[Content revision data]
*** Block opens ***

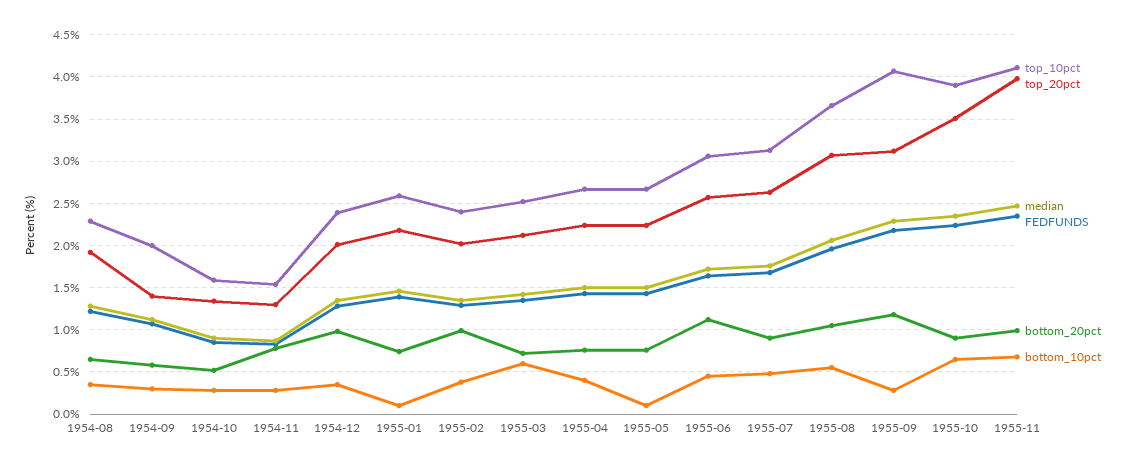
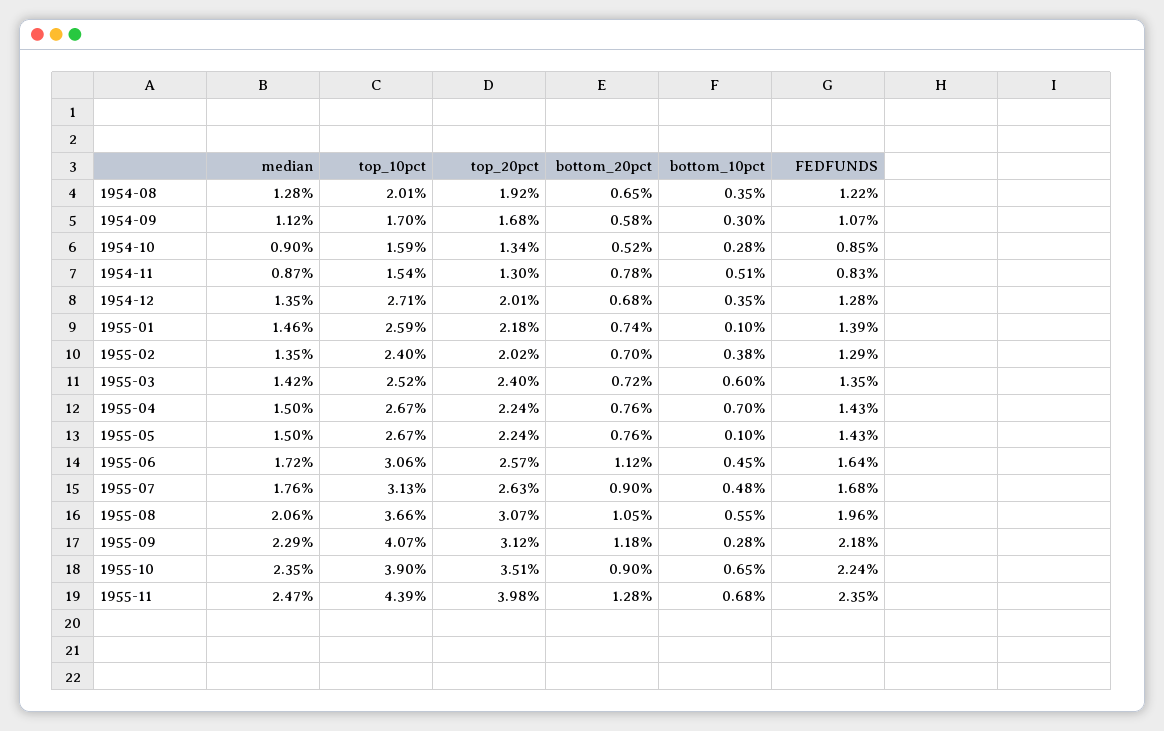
  {
    "top_10pct": {
-     "1954-08": 2.3,
+     "1954-08": 2.01,
-     "1954-09": 2,
+     "1954-09": 1.7,
      "1954-10": 1.59,
      "1954-11": 1.54,
-     "1954-12": 2.4,
+     "1954-12": 2.71,
      "1955-01": 2.59,
      "1955-02": 2.4,
      "1955-03": 2.52,
      "1955-04": 2.67,
      "1955-05": 2.67,
      "1955-06": 3.06,
      "1955-07": 3.13,
      "1955-08": 3.66,
      "1955-09": 4.07,
      "1955-10": 3.9,
-     "1955-11": 4.1
+     "1955-11": 4.39
    },
    "top_20pct": {
      "1954-08": 1.92,
-     "1954-09": 1.4,
+     "1954-09": 1.68,
      "1954-10": 1.34,
      "1954-11": 1.3,
      "1954-12": 2.01,
      "1955-01": 2.18,
      "1955-02": 2.02,
-     "1955-03": 2.1,
+     "1955-03": 2.4,
      "1955-04": 2.24,
      "1955-05": 2.24,
      "1955-06": 2.57,
      "1955-07": 2.63,
      "1955-08": 3.07,
      "1955-09": 3.12,
      "1955-10": 3.51,
      "1955-11": 3.98
    },
    "median": {
      "1954-08": 1.28,
      "1954-09": 1.12,
      "1954-10": 0.9,
      "1954-11": 0.87,
      "1954-12": 1.35,
      "1955-01": 1.46,
      "1955-02": 1.35,
      "1955-03": 1.42,
      "1955-04": 1.5,
      "1955-05": 1.5,
      "1955-06": 1.72,
      "1955-07": 1.76,
      "1955-08": 2.06,
      "1955-09": 2.29,
      "1955-10": 2.35,
      "1955-11": 2.47
    },
    "FEDFUNDS": {
      "1954-08": 1.22,
      "1954-09": 1.07,
      "1954-10": 0.85,
      "1954-11": 0.83,
      "1954-12": 1.28,
      "1955-01": 1.39,
      "1955-02": 1.29,
      "1955-03": 1.35,
      "1955-04": 1.43,
      "1955-05": 1.43,
      "1955-06": 1.64,
      "1955-07": 1.68,
      "1955-08": 1.96,
      "1955-09": 2.18,
      "1955-10": 2.24,
      "1955-11": 2.35
    },
    "bottom_20pct": {
      "1954-08": 0.65,
      "1954-09": 0.58,
      "1954-10": 0.52,
      "1954-11": 0.78,
-     "1954-12": 1,
+     "1954-12": 0.68,
      "1955-01": 0.74,
-     "1955-02": 1,
+     "1955-02": 0.7,
      "1955-03": 0.72,
      "1955-04": 0.76,
      "1955-05": 0.76,
      "1955-06": 1.12,
      "1955-07": 0.9,
      "1955-08": 1.05,
      "1955-09": 1.18,
      "1955-10": 0.9,
-     "1955-11": 1
+     "1955-11": 1.28
    },
    "bottom_10pct": {
      "1954-08": 0.35,
      "1954-09": 0.3,
      "1954-10": 0.28,
-     "1954-11": 0.3,
+     "1954-11": 0.51,
      "1954-12": 0.35,
      "1955-01": 0.1,
      "1955-02": 0.38,
      "1955-03": 0.6,
-     "1955-04": 0.4,
+     "1955-04": 0.7,
      "1955-05": 0.1,
      "1955-06": 0.45,
      "1955-07": 0.48,
      "1955-08": 0.55,
      "1955-09": 0.28,
      "1955-10": 0.65,
      "1955-11": 0.68
    }
  }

*** Block closes ***

### ACTIVITY:
Each record has to be set down verbatim, and the pictures must not appear in the copy.

### SOLUTION:
  {
    "top_10pct": {
-     "1954-08": 2.3,
+     "1954-08": 2.01,
-     "1954-09": 2,
+     "1954-09": 1.7,
      "1954-10": 1.59,
      "1954-11": 1.54,
-     "1954-12": 2.4,
+     "1954-12": 2.71,
      "1955-01": 2.59,
      "1955-02": 2.4,
      "1955-03": 2.52,
      "1955-04": 2.67,
      "1955-05": 2.67,
      "1955-06": 3.06,
      "1955-07": 3.13,
      "1955-08": 3.66,
      "1955-09": 4.07,
      "1955-10": 3.9,
-     "1955-11": 4.1
+     "1955-11": 4.39
    },
    "top_20pct": {
      "1954-08": 1.92,
-     "1954-09": 1.4,
+     "1954-09": 1.68,
      "1954-10": 1.34,
      "1954-11": 1.3,
      "1954-12": 2.01,
      "1955-01": 2.18,
      "1955-02": 2.02,
-     "1955-03": 2.1,
+     "1955-03": 2.4,
      "1955-04": 2.24,
      "1955-05": 2.24,
      "1955-06": 2.57,
      "1955-07": 2.63,
      "1955-08": 3.07,
      "1955-09": 3.12,
      "1955-10": 3.51,
      "1955-11": 3.98
    },
    "median": {
      "1954-08": 1.28,
      "1954-09": 1.12,
      "1954-10": 0.9,
      "1954-11": 0.87,
      "1954-12": 1.35,
      "1955-01": 1.46,
      "1955-02": 1.35,
      "1955-03": 1.42,
      "1955-04": 1.5,
      "1955-05": 1.5,
      "1955-06": 1.72,
      "1955-07": 1.76,
      "1955-08": 2.06,
      "1955-09": 2.29,
      "1955-10": 2.35,
      "1955-11": 2.47
    },
    "FEDFUNDS": {
      "1954-08": 1.22,
      "1954-09": 1.07,
      "1954-10": 0.85,
      "1954-11": 0.83,
      "1954-12": 1.28,
      "1955-01": 1.39,
      "1955-02": 1.29,
      "1955-03": 1.35,
      "1955-04": 1.43,
      "1955-05": 1.43,
      "1955-06": 1.64,
      "1955-07": 1.68,
      "1955-08": 1.96,
      "1955-09": 2.18,
      "1955-10": 2.24,
      "1955-11": 2.35
    },
    "bottom_20pct": {
      "1954-08": 0.65,
      "1954-09": 0.58,
      "1954-10": 0.52,
      "1954-11": 0.78,
-     "1954-12": 1,
+     "1954-12": 0.68,
      "1955-01": 0.74,
-     "1955-02": 1,
+     "1955-02": 0.7,
      "1955-03": 0.72,
      "1955-04": 0.76,
      "1955-05": 0.76,
      "1955-06": 1.12,
      "1955-07": 0.9,
      "1955-08": 1.05,
      "1955-09": 1.18,
      "1955-10": 0.9,
-     "1955-11": 1
+     "1955-11": 1.28
    },
    "bottom_10pct": {
      "1954-08": 0.35,
      "1954-09": 0.3,
      "1954-10": 0.28,
-     "1954-11": 0.3,
+     "1954-11": 0.51,
      "1954-12": 0.35,
      "1955-01": 0.1,
      "1955-02": 0.38,
      "1955-03": 0.6,
-     "1955-04": 0.4,
+     "1955-04": 0.7,
      "1955-05": 0.1,
      "1955-06": 0.45,
      "1955-07": 0.48,
      "1955-08": 0.55,
      "1955-09": 0.28,
      "1955-10": 0.65,
      "1955-11": 0.68
    }
  }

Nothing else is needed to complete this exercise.